Y le dijo Dios a Moisés:
-“Yo soy el que soy”-
Y añadió:
-Así les dirás a los hijos de Israel: “Yo soy” me ha enviado
A vosotros” (Ex. 3, 13-14)

  Tras esa explicación, tan clara como concreta, el Maestro revela en su Persona, el auténtico conocimiento de Dios. Es absurdo e inútil, seguir buscando al Altísimo, como antaño, en esas imágenes imperfectas de las que nos habla la creación, el hombre y los vestigios de sabiduría. Ya que, como anunció la Escritura, la Sabiduría se ha encarnado en Cristo, y ha manifestado su plenitud. Por eso, cuando aquellos hombres obcecados en su error, le preguntan: “¿Tú quien eres?”, no están dispuestos ni preparados, para abrir su corazón a la Verdad.
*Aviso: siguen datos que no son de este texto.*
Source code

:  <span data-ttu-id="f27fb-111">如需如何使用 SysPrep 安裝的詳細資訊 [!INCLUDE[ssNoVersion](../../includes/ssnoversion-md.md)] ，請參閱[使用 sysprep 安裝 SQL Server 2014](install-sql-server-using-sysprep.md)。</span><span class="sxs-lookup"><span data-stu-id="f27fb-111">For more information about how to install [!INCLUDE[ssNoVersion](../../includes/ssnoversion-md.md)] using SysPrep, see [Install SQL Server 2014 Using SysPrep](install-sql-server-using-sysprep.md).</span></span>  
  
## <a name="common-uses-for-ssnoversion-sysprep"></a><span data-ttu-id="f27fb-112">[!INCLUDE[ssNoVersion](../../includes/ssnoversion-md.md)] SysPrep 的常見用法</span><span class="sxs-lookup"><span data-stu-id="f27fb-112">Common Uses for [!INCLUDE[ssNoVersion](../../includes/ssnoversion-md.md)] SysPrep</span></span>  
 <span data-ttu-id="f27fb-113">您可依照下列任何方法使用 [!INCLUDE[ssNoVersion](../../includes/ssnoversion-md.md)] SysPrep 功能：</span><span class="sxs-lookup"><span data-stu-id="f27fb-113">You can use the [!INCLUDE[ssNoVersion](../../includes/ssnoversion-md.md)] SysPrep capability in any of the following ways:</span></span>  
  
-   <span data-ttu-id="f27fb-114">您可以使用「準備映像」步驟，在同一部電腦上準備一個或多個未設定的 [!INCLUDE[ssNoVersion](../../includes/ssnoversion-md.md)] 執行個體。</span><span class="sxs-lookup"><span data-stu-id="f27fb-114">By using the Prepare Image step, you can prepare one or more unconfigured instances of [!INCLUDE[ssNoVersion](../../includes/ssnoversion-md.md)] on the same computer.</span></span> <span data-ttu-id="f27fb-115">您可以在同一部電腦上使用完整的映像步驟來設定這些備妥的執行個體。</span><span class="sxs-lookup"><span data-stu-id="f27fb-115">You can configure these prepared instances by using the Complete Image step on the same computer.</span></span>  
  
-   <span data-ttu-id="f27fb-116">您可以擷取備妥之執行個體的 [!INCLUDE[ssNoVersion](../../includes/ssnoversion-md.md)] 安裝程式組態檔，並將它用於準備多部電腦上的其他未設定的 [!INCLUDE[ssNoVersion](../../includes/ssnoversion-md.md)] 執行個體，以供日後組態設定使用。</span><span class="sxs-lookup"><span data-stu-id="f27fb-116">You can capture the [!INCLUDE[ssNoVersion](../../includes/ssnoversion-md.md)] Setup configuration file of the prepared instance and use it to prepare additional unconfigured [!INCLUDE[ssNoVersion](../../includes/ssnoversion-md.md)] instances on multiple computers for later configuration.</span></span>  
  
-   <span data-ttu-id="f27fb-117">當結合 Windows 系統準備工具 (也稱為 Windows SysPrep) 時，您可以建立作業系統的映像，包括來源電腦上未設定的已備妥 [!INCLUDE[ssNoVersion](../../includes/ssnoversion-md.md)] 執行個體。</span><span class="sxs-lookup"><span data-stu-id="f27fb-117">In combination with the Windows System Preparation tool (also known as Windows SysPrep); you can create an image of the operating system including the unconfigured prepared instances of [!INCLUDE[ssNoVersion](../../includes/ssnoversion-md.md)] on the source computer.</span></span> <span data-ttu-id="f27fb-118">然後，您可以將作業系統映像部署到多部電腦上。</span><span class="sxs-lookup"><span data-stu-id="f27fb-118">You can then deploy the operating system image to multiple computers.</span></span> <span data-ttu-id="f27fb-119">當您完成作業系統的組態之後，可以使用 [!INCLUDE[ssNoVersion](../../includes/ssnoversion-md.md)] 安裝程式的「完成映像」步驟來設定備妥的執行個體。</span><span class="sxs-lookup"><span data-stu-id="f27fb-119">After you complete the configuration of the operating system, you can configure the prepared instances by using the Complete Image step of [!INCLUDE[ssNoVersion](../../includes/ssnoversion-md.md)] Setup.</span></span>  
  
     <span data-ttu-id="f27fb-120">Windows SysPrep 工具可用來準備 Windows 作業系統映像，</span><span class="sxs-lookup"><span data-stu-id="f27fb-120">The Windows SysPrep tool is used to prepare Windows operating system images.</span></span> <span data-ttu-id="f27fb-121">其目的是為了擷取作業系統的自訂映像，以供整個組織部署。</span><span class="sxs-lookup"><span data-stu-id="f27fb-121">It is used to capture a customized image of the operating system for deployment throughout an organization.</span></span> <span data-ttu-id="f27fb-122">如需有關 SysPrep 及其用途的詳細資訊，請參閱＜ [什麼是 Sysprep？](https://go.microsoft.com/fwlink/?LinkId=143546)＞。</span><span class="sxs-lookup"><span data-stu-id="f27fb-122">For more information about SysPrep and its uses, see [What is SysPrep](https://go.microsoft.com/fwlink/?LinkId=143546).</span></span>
Porque la respuesta a esa cuestión, que es el encuentro con la realidad divina y vital de todos los hombres, cambia radicalmente nuestra existencia. Nadie, absolutamente nadie, tras aceptar a Jesús de Nazaret cómo el Hijo de Dios, puede desoír su mensaje; ni dejar de comprometerse con su doctrina.
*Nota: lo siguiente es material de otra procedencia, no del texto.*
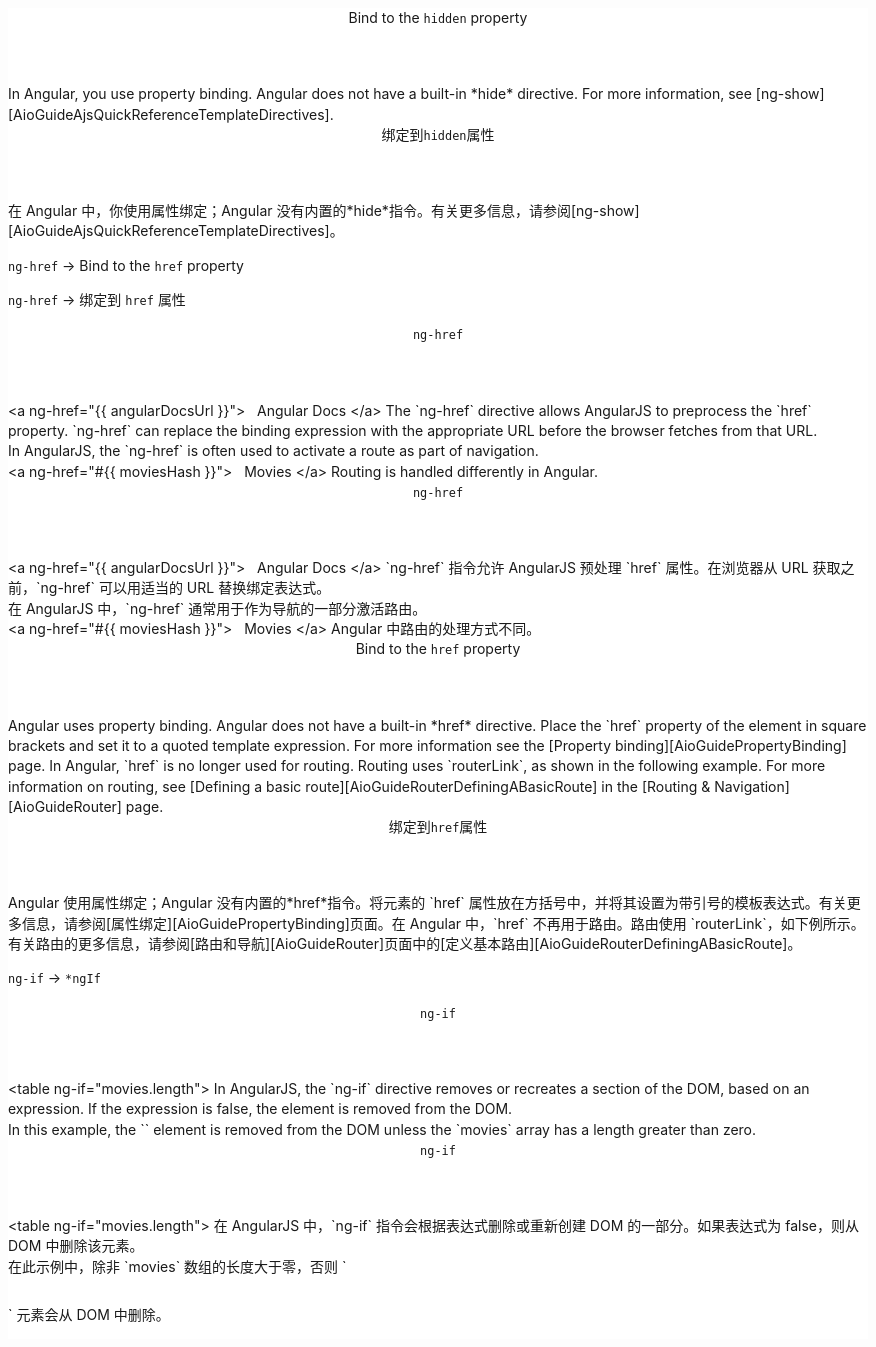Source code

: <header>Bind to the <code>hidden</code> property</header> In Angular, you use property binding. Angular does not have a built-in *hide* directive. For more information, see [ng-show][AioGuideAjsQuickReferenceTemplateDirectives].

<header>绑定到<code>hidden</code>属性</header>在 Angular 中，你使用属性绑定；Angular 没有内置的*hide*指令。有关更多信息，请参阅[ng-show][AioGuideAjsQuickReferenceTemplateDirectives]。

`ng-href` → Bind to the `href` property

`ng-href` → 绑定到 `href` 属性

<header><code>ng-href</code></header> <code-example hideCopy format="html" language="html"> &lt;a ng-href="{{ angularDocsUrl }}"&gt; &NewLine; &nbsp; Angular Docs &NewLine; &lt;/a&gt; </code-example> The `ng-href` directive allows AngularJS to preprocess the `href` property. `ng-href` can replace the binding expression with the appropriate URL before the browser fetches from that URL. <br /> In AngularJS, the `ng-href` is often used to activate a route as part of navigation. <br /> <code-example hideCopy format="html" language="html"> &lt;a ng-href="#{{ moviesHash }}"&gt; &NewLine;&nbsp; Movies &NewLine;&lt;/a&gt; </code-example> Routing is handled differently in Angular.

<header><code>ng-href</code></header><code-example hideCopy format="html" language="html"> &lt;a ng-href="{{ angularDocsUrl }}"&gt; &NewLine; &nbsp; Angular Docs &NewLine; &lt;/a&gt; </code-example>`ng-href` 指令允许 AngularJS 预处理 `href` 属性。在浏览器从 URL 获取之前，`ng-href` 可以用适当的 URL 替换绑定表达式。<br />在 AngularJS 中，`ng-href` 通常用于作为导航的一部分激活路由。<br /><code-example hideCopy format="html" language="html"> &lt;a ng-href="#{{ moviesHash }}"&gt; &NewLine;&nbsp; Movies &NewLine;&lt;/a&gt; </code-example>Angular 中路由的处理方式不同。

<header>Bind to the <code>href</code> property</header> <code-example hideCopy path="ajs-quick-reference/src/app/app.component.html" region="href"></code-example> Angular uses property binding. Angular does not have a built-in *href* directive. Place the `href` property of the element in square brackets and set it to a quoted template expression. For more information see the [Property binding][AioGuidePropertyBinding] page. In Angular, `href` is no longer used for routing. Routing uses `routerLink`, as shown in the following example. <code-example hideCopy path="ajs-quick-reference/src/app/app.component.html" region="router-link"></code-example> For more information on routing, see [Defining a basic route][AioGuideRouterDefiningABasicRoute] in the [Routing & Navigation][AioGuideRouter] page.

<header>绑定到<code>href</code>属性</header><code-example hideCopy path="ajs-quick-reference/src/app/app.component.html" region="href"></code-example>Angular 使用属性绑定；Angular 没有内置的*href*指令。将元素的 `href` 属性放在方括号中，并将其设置为带引号的模板表达式。有关更多信息，请参阅[属性绑定][AioGuidePropertyBinding]页面。在 Angular 中，`href` 不再用于路由。路由使用 `routerLink`，如下例所示。<code-example hideCopy path="ajs-quick-reference/src/app/app.component.html" region="router-link"></code-example>有关路由的更多信息，请参阅[路由和导航][AioGuideRouter]页面中的[定义基本路由][AioGuideRouterDefiningABasicRoute]。

`ng-if` → `*ngIf`



<header><code>ng-if</code></header> <code-example hideCopy format="html" language="html"> &lt;table ng-if="movies.length"&gt; </code-example> In AngularJS, the `ng-if` directive removes or recreates a section of the DOM, based on an expression. If the expression is false, the element is removed from the DOM. <br /> In this example, the `<table>` element is removed from the DOM unless the `movies` array has a length greater than zero.

<header><code>ng-if</code></header><code-example hideCopy format="html" language="html"> &lt;table ng-if="movies.length"&gt; </code-example>在 AngularJS 中，`ng-if` 指令会根据表达式删除或重新创建 DOM 的一部分。如果表达式为 false，则从 DOM 中删除该元素。<br />在此示例中，除非 `movies` 数组的长度大于零，否则 `<table>` 元素会从 DOM 中删除。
  El problema es que, cómo nos indica el Maestro, ha escogido como trono regio –por amor a los hombres- una cruz de madera desde donde ofrece a la Humanidad entera, la salvación. Pero ¡fíjate! Que a pesar de que el Señor advierte que el camino del cristiano no será fácil y que, como esa corona que le clavarán, estará lleno de espinas, nos dice el escritor sagrado que muchos creyeron en Él y se bautizaron. Y yo te pregunto ¿Te asustas ante la Verdad del Evangelio? O como aquellos ¿Estás dispuesto a servir a Dios, dónde y cómo quiera? ¡Sólo tú, y Dios, conocéis la respuesta!